Indigenous groups who did not accept to be subjugated by Argentina or Chile were designated as enemies, and were to be destroyed by the Argentine military. Targeting Mapuches, Rankulches, and Tehuelches, de Rosas led a deadly extermination campaign to secure the “safety” of Argentina in the face of malones, or raids. This would render the region known now as the Pampas accessible to new waves of European settlers who could support the emerging Argentine state into the new century.

These lands were not “blank slates” of abundant land and resources, nor were they full of complacent nations who accepted to be conquered by the Europeans. The colonizers, whether corporate representatives or subjects of the Southern Cone states, came to places like Cordoba and the Tierra del Fuego to exterminate. Mestizaje, or “mixing”, was an accepted alternate route to the primary: either forcefully remove Indigenous communities to another place, or murder their men, women, and children outright.

Argentinian and Chilean companies, fronted by European immigrants, placed bounties on any Selk’nam person following the Desert Campaign. You could present a pair of Selk’nam hands, a pair of Selk’nam ears, or “a complete skull” and be paid a fee for your services.
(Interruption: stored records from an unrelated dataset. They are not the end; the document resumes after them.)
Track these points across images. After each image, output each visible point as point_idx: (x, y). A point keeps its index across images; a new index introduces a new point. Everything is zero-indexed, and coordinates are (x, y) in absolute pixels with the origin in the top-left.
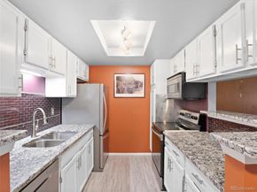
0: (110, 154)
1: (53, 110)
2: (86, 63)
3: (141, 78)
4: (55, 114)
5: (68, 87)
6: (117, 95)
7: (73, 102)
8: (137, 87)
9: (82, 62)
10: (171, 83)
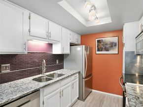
0: (93, 90)
1: (57, 61)
2: (78, 34)
3: (115, 40)
4: (59, 63)
5: (63, 49)
6: (97, 52)
7: (69, 57)
8: (112, 46)
9: (74, 33)
10: (138, 41)
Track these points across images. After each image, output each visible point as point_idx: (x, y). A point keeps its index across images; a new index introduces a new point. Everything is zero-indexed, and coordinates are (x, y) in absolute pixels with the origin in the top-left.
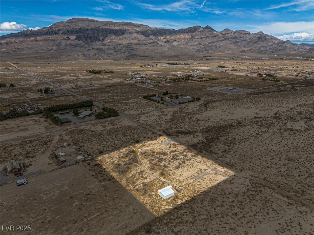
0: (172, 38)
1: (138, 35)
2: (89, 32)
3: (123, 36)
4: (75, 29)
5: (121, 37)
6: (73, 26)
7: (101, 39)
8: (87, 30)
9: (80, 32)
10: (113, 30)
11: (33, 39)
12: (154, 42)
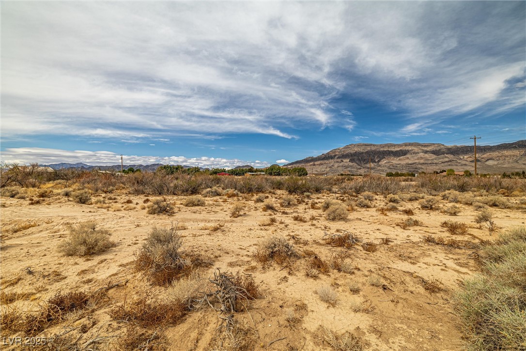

Both countries were complicit in this genocide, and despite investigation, nobody ever paid for their actions.

Instead, we see a part of a continent that best mirrors a place like Italy or Spain in terms of language, art, architecture, cuisine, and ethnicity. These lands have been whitewashed time and time and time again to hide the bloody bricks upon which their foundations lay. I see my Chilean and Argentine kin arguing over the future of their nations as if they are rightly-guided and deserve saving, and all I can wonder is:

WHERE ARE THE BLACK ARGENTINES? WHERE ARE THE MAPUCHE? WHERE ARE THE TEHUELCHE? WHERE ARE RANKULCHE? WHERE ARE THE HENIA AND KAMIARE? WHERE ARE THE SELK’NAM?

Europeans put our Indigenous ancestors and their kin in human zoos to gawk at, thousands of miles away from their homelands in the Americas. Our ancestors — men, women, machi, children — were murdered without question so that European settlers could have enough room to farm wheat and cows for profit. Our language and culture has been and is forbidden to us, and we have been forced into religious systems that try to convince us that our ancestors were “savages” incapable of reason or knowledge, and thus, were incapable of humanity.

These have been, and will always be, Indigenous homelands.

I dream of reparations, I dream of return, and I dream of justice.

MARICHIWEU

“A thousand times, we will overcome!”